When I listened to This American Life’s Back-to-School program on helping students succeed, I was reminded once again of all the great teaching and learning that happens in high school journalism/media classrooms.

Host Ira Glass talked with Paul Tough about his new book, How Children Succeed: Grit, Curiosity, and the Hidden Power of Character. Tough has written about education, poverty, child development and politics, and this book illustrates how all those factors come together when school performance and teacher performance is based on student scores on standardized tests.

Tough said that teachers have been unfairly expected to solve every student’s learning problems and be responsible for every student’s test score. The psychologists and scientists he interviewed found that students who live in a stressful home environment have impaired ability when it comes to concentrating in class and dealing with frustrations. Those students often perform poorly in class and on tests.

There’s more to student achievement than test scores, Tough said. Not a surprise to those of us who teach.

Even though a student’s cognitive ability — what is measured on standardized tests — cannot be greatly changed once a child reaches school age, the student’s ability to perform successfully in school can be improved through character development.

What researchers found and pilot educational programs have found is that students can be coached to improve their character — those qualities that make them more reasoned, more resourceful, less impulsive, and more positive. And those character qualities can help them be more successful in school and life.

Tough says that teachers can help students build character in their classes through an almost coaching approach to dealing with situations.

Here’s the connection to high school journalism classes.

Think how much of a journalism/media experience for a student is character building in terms of character qualities — or leadership principles — that Tough says are important for students to succeed.

Resourcefulness — A day in a journalism classroom has its share of frustrations. A computer isn’t working. A source needed for a story is unable to be interviewed. The photographer forgot to bring the staff camera to school that day. The teacher and other students on staff are part of that working-it-through process. “OK, if that source isn’t available, who else could you talk with?” “We can reschedule and take the photo tomorrow — or we’ll change the page design and not use a photo.”

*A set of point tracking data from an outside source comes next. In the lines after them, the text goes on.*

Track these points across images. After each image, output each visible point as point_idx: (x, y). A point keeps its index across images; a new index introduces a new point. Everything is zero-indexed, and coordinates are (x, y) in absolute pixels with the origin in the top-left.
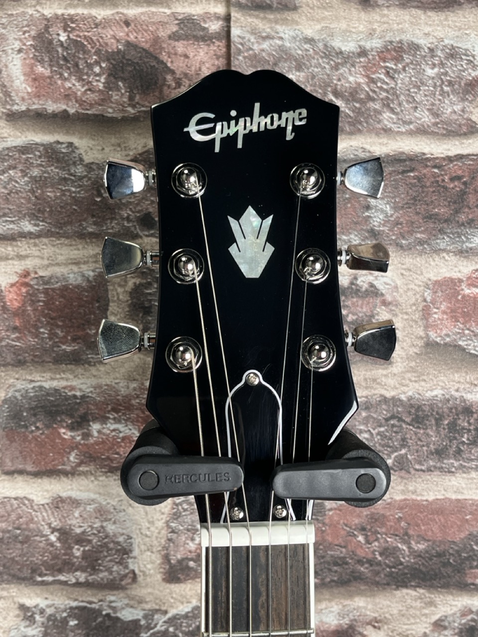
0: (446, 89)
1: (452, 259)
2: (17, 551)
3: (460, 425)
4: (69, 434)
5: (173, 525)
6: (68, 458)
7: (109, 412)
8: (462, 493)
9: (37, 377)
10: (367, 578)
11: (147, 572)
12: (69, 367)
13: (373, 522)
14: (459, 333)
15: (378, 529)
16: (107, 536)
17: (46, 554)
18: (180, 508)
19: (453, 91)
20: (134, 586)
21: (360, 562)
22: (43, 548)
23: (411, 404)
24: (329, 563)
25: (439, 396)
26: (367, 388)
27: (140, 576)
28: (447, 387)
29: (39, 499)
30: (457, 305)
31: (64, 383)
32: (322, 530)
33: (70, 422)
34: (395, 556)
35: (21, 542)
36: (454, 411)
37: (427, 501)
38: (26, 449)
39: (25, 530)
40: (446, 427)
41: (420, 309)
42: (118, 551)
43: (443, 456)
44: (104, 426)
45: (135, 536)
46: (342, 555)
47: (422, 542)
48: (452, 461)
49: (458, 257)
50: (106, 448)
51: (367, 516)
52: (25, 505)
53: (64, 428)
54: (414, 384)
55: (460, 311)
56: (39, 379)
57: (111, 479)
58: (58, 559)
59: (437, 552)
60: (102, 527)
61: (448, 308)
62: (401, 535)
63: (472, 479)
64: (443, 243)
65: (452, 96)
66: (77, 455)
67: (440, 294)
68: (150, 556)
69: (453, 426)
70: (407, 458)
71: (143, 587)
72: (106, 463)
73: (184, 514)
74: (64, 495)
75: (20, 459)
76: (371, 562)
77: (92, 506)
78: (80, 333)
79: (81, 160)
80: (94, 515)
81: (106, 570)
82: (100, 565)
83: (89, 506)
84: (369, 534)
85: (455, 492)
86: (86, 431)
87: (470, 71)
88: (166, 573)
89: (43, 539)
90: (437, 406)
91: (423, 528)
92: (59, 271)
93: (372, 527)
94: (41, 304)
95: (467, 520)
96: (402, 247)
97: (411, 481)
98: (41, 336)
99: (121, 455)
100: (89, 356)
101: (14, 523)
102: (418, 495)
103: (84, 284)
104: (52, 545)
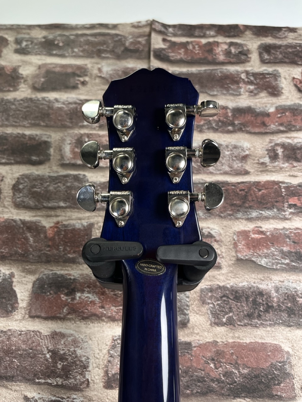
0: (234, 159)
1: (244, 222)
2: (28, 363)
3: (258, 301)
4: (65, 297)
5: (111, 352)
6: (63, 310)
7: (85, 288)
8: (264, 339)
9: (54, 268)
10: (217, 391)
11: (95, 381)
12: (70, 264)
13: (218, 356)
14: (252, 255)
15: (221, 360)
16: (76, 357)
17: (43, 366)
18: (116, 342)
19: (237, 160)
20: (87, 389)
21: (212, 380)
22: (42, 362)
23: (232, 290)
24: (195, 380)
25: (246, 286)
26: (210, 281)
27: (91, 383)
28: (249, 281)
29: (45, 332)
30: (249, 242)
31: (66, 272)
32: (191, 359)
33: (66, 291)
34: (231, 377)
35: (31, 357)
36: (254, 293)
37: (246, 343)
38: (43, 305)
39: (35, 350)
40: (251, 302)
41: (232, 243)
42: (81, 366)
43: (251, 318)
44: (82, 294)
45: (91, 358)
46: (202, 376)
47: (246, 369)
48: (256, 321)
49: (247, 221)
50: (82, 306)
51: (215, 351)
52: (37, 335)
53: (63, 294)
54: (233, 279)
55: (251, 244)
56: (55, 269)
57: (82, 323)
58: (49, 369)
59: (255, 375)
60: (75, 351)
61: (246, 243)
62: (234, 364)
63: (269, 331)
64: (239, 215)
65: (236, 161)
66: (67, 309)
67: (241, 237)
68: (98, 371)
69: (254, 302)
70: (233, 318)
71: (92, 390)
72: (81, 314)
73: (118, 346)
74: (58, 330)
75: (39, 310)
76: (219, 381)
77: (71, 338)
78: (77, 249)
79: (88, 181)
80: (71, 343)
81: (73, 378)
82: (70, 374)
83: (69, 338)
84: (216, 363)
85: (260, 338)
86: (73, 296)
87: (243, 153)
88: (105, 382)
89: (43, 356)
90: (245, 290)
91: (245, 360)
92: (72, 222)
93: (218, 358)
94: (62, 236)
95: (269, 355)
96: (221, 217)
97: (236, 331)
98: (60, 250)
99: (89, 311)
100: (80, 260)
101: (29, 346)
102: (240, 340)
103: (82, 228)
104: (47, 360)
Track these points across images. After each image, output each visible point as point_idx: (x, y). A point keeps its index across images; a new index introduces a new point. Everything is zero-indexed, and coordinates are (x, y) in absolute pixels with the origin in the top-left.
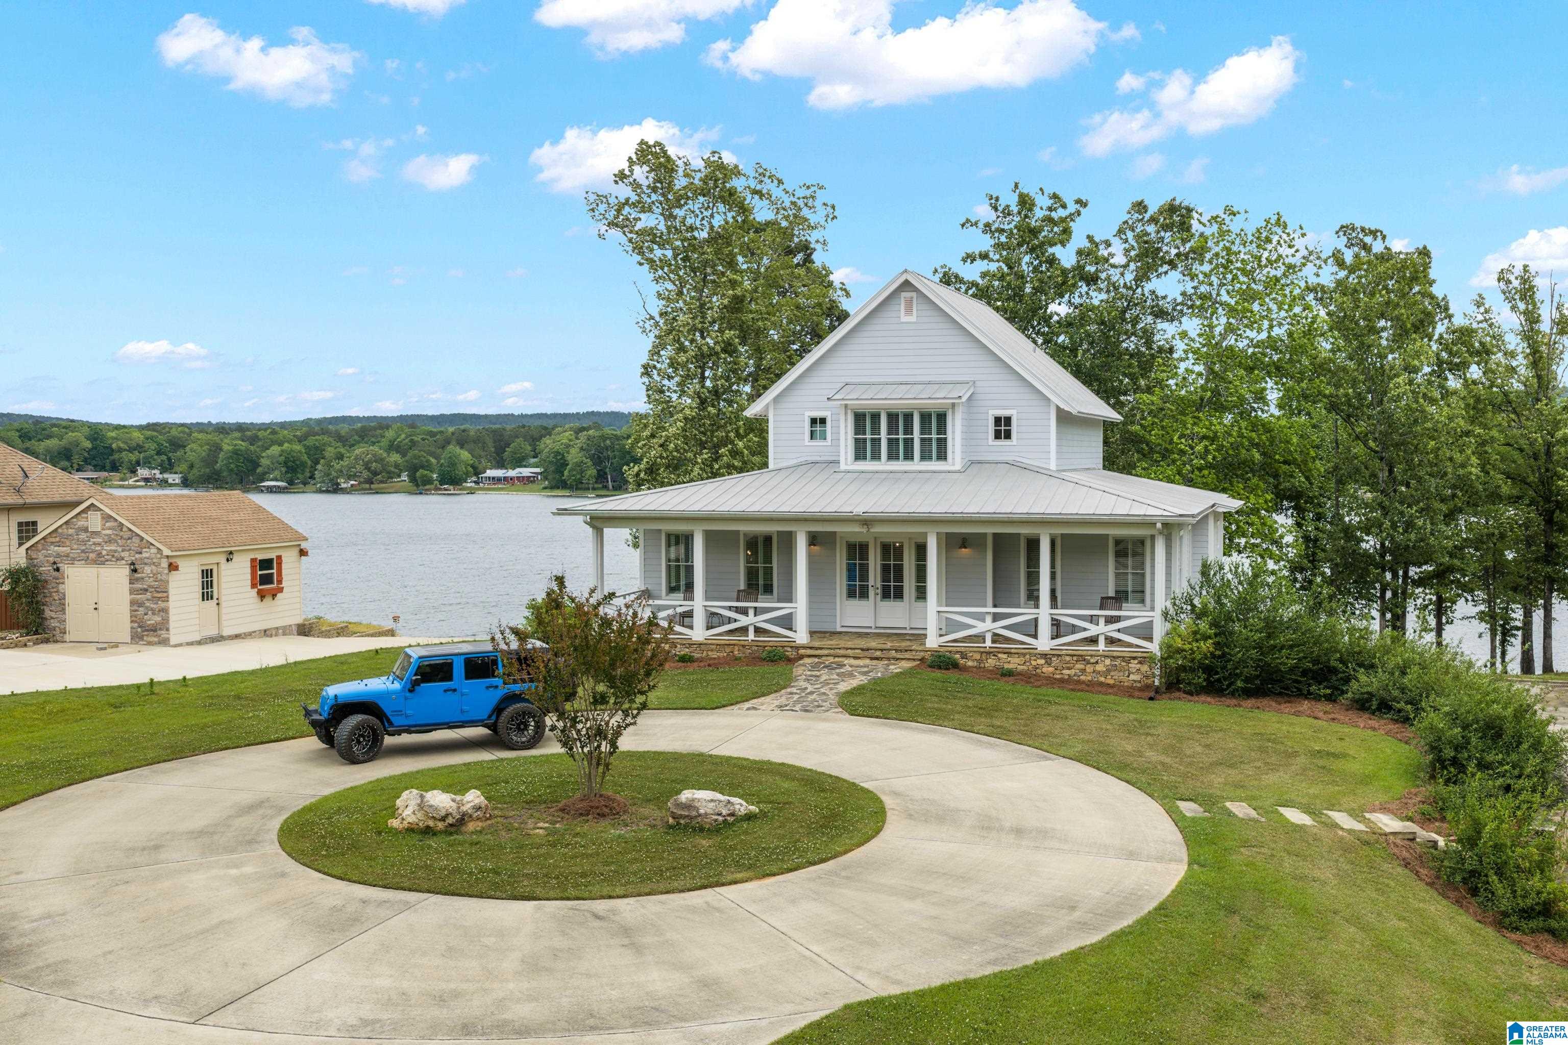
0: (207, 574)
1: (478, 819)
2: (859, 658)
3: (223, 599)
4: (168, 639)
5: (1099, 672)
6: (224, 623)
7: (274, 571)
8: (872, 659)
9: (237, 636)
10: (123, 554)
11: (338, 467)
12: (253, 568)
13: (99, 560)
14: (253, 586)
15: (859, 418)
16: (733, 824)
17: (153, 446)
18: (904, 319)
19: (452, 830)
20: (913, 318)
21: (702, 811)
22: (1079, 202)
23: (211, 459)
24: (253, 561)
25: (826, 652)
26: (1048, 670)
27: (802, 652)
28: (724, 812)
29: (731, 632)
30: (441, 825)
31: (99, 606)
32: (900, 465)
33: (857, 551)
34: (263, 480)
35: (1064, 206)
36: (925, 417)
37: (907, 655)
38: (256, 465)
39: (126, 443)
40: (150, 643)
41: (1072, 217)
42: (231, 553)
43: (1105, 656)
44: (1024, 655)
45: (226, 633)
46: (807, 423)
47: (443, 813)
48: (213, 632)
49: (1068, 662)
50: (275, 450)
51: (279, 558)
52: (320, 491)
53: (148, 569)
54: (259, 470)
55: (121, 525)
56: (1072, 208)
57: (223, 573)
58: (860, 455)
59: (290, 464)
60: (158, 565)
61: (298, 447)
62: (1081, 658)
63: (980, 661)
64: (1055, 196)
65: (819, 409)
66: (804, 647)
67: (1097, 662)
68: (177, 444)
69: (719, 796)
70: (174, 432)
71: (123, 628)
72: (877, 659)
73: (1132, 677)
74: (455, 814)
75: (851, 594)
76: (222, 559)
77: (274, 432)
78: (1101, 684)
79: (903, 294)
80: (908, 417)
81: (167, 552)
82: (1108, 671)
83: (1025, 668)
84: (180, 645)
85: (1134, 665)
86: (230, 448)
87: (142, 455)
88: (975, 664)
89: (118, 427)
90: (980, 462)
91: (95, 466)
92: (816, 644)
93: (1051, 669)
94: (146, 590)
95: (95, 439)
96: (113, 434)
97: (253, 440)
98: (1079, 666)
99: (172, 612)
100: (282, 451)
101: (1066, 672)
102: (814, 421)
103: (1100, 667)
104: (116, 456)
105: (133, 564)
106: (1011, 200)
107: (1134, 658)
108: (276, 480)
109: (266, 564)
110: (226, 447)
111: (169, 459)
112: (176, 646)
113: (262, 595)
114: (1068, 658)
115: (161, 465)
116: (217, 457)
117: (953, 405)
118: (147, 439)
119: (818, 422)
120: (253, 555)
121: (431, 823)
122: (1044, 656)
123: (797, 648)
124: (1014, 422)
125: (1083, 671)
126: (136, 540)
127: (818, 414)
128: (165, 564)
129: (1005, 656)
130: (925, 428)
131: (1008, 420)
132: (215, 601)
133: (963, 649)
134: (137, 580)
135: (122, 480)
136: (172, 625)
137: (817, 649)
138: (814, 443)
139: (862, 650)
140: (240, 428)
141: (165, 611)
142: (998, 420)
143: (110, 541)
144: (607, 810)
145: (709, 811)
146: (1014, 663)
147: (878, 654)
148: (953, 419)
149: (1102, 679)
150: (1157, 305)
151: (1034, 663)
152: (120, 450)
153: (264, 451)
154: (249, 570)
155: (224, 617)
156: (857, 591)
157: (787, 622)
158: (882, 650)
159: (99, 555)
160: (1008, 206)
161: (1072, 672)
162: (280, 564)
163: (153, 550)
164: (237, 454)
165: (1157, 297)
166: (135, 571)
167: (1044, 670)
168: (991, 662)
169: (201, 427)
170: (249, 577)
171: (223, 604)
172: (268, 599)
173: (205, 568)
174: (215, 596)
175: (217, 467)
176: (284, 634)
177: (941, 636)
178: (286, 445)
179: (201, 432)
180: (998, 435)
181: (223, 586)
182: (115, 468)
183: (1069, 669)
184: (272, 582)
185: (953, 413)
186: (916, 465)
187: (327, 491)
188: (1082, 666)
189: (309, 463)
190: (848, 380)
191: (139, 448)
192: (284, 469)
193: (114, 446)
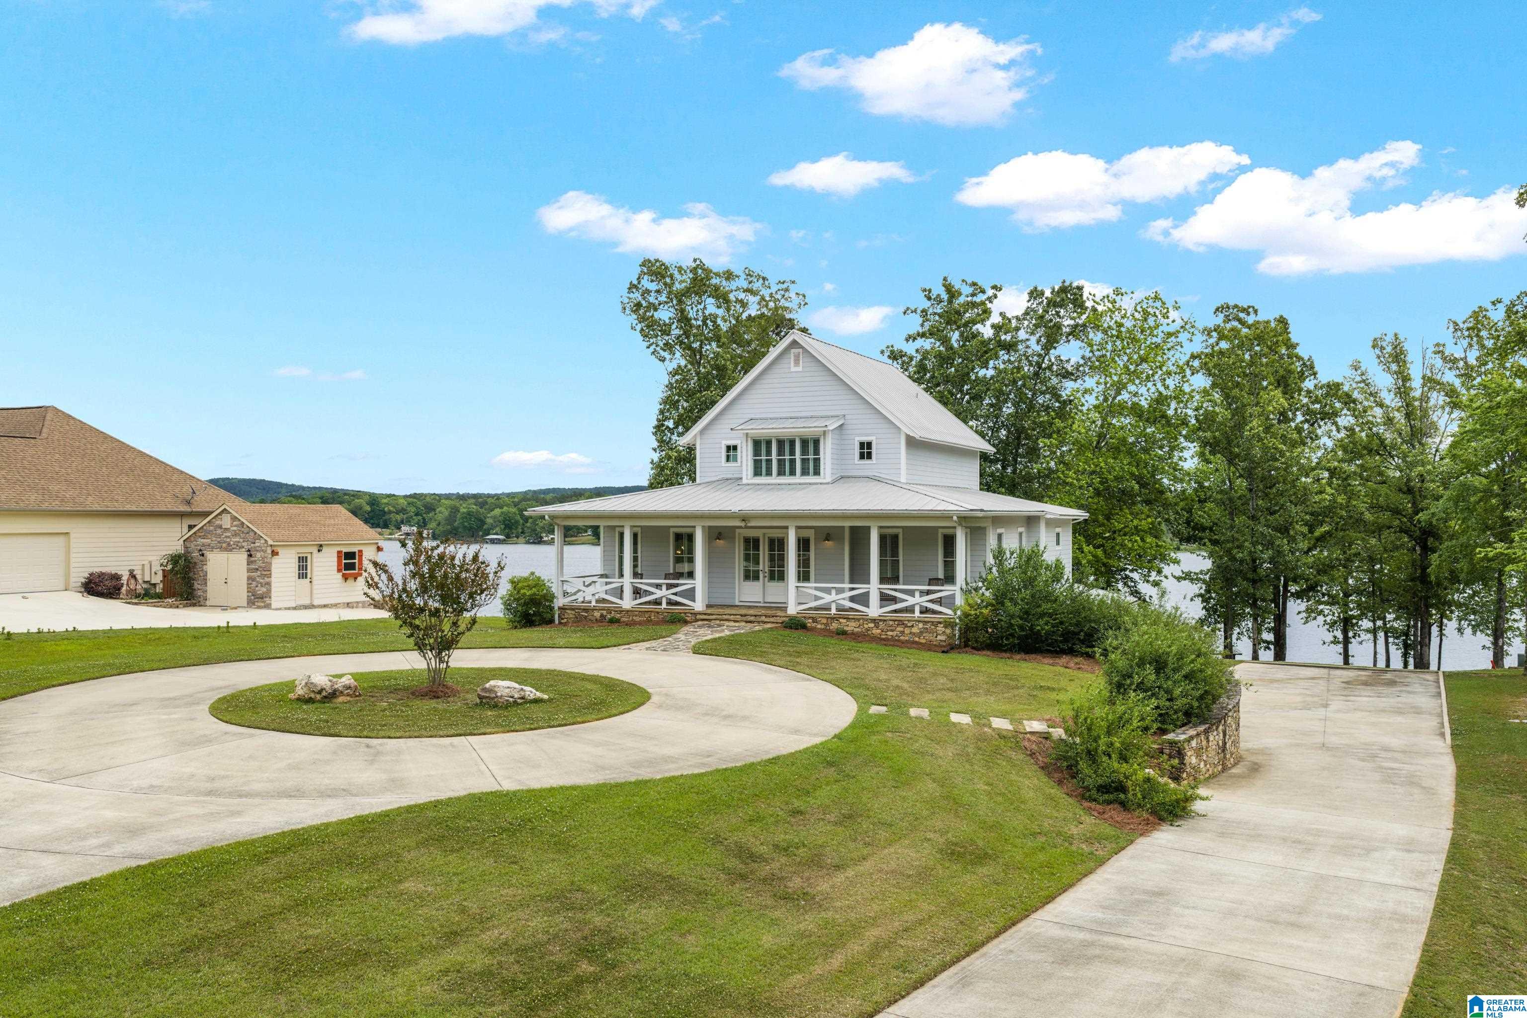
0: (303, 562)
1: (348, 695)
2: (737, 621)
3: (314, 578)
4: (270, 604)
5: (914, 634)
6: (315, 596)
7: (356, 561)
8: (747, 622)
9: (325, 606)
10: (243, 544)
11: (541, 524)
12: (339, 557)
13: (229, 548)
14: (339, 570)
15: (757, 444)
16: (521, 704)
17: (413, 509)
18: (793, 369)
19: (326, 700)
20: (800, 369)
21: (499, 694)
22: (994, 287)
23: (451, 519)
24: (339, 552)
25: (714, 617)
26: (876, 632)
27: (698, 617)
28: (516, 696)
29: (649, 603)
30: (318, 697)
31: (228, 580)
32: (786, 479)
33: (752, 544)
34: (488, 534)
35: (983, 292)
36: (805, 443)
37: (772, 620)
38: (482, 522)
39: (394, 507)
40: (259, 607)
41: (990, 299)
42: (321, 546)
43: (919, 621)
44: (859, 620)
45: (316, 603)
46: (724, 450)
47: (319, 689)
48: (307, 602)
49: (892, 626)
50: (497, 511)
51: (360, 551)
52: (528, 543)
53: (259, 555)
54: (485, 527)
55: (243, 523)
56: (990, 292)
57: (315, 560)
58: (757, 472)
59: (507, 522)
60: (265, 552)
61: (513, 510)
62: (901, 623)
63: (826, 624)
64: (974, 284)
65: (731, 439)
66: (700, 614)
67: (913, 626)
68: (430, 508)
69: (517, 686)
70: (428, 499)
71: (243, 595)
72: (750, 622)
73: (939, 638)
74: (327, 689)
75: (747, 577)
76: (314, 550)
77: (498, 499)
78: (916, 643)
79: (793, 351)
80: (792, 443)
81: (270, 542)
82: (921, 632)
83: (859, 630)
84: (280, 609)
85: (940, 628)
86: (465, 510)
87: (405, 516)
88: (823, 627)
89: (389, 496)
90: (849, 477)
91: (372, 524)
92: (709, 611)
93: (879, 631)
94: (257, 569)
95: (373, 504)
96: (385, 501)
97: (483, 505)
98: (900, 629)
99: (273, 585)
100: (502, 513)
101: (890, 633)
102: (729, 448)
103: (915, 630)
104: (387, 517)
105: (249, 551)
106: (939, 290)
107: (940, 623)
108: (496, 534)
109: (350, 555)
110: (463, 510)
111: (424, 519)
112: (277, 609)
113: (346, 578)
114: (891, 623)
115: (418, 523)
116: (455, 517)
117: (825, 432)
118: (409, 504)
119: (730, 449)
120: (339, 549)
121: (312, 695)
122: (874, 620)
123: (696, 614)
124: (874, 446)
125: (903, 632)
126: (252, 534)
127: (731, 443)
128: (269, 551)
129: (845, 621)
130: (804, 451)
131: (869, 445)
132: (308, 580)
133: (814, 616)
134: (252, 562)
135: (391, 534)
136: (273, 594)
137: (709, 614)
138: (729, 464)
139: (742, 615)
140: (475, 496)
141: (269, 584)
142: (862, 445)
143: (235, 534)
144: (442, 694)
145: (504, 694)
146: (851, 627)
147: (752, 618)
148: (824, 443)
149: (917, 639)
150: (1063, 368)
151: (866, 626)
152: (390, 512)
153: (489, 513)
154: (336, 559)
155: (315, 592)
156: (751, 576)
157: (690, 594)
158: (755, 616)
159: (229, 544)
160: (939, 295)
161: (894, 633)
162: (361, 556)
163: (262, 541)
164: (469, 514)
165: (1062, 361)
166: (250, 556)
167: (874, 632)
168: (834, 626)
169: (448, 497)
170: (336, 564)
171: (314, 582)
172: (350, 581)
173: (301, 555)
174: (309, 576)
175: (456, 524)
176: (363, 607)
177: (800, 604)
178: (505, 508)
179: (447, 499)
180: (862, 456)
181: (315, 569)
182: (386, 526)
183: (892, 631)
184: (354, 569)
185: (824, 438)
186: (798, 479)
187: (534, 543)
188: (902, 629)
189: (521, 521)
190: (753, 416)
191: (403, 511)
192: (503, 527)
193: (386, 509)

Professionalism — Journalism teachers help students realize how the way they present themselves is important. Attire, being on time, and having the needed materials (notebook, ad contract) influence how well the interview goes or whether the ad is sold.

Ambition — High school media programs promote ambition. Students are striving as a team to create a good product — newspaper, yearbook, magazine, blog — often trying to improve from the previous edition. Students as individuals are encouraged to be ambitious — move from being a reporter to an editor, consider media as a college and career choice.

Patience — In media classes, students learn to fact check before clicking “publish,” to interview one more source to make sure the story is thorough, and to wait days or months to see the published newspaper or yearbook.

And all that character building is going on every day in high school journalism classes with teachers working to motivate students and help them not only learn the cognitive skills required to create media but to cultivate the personal qualities that will help them be successful in media class — and beyond.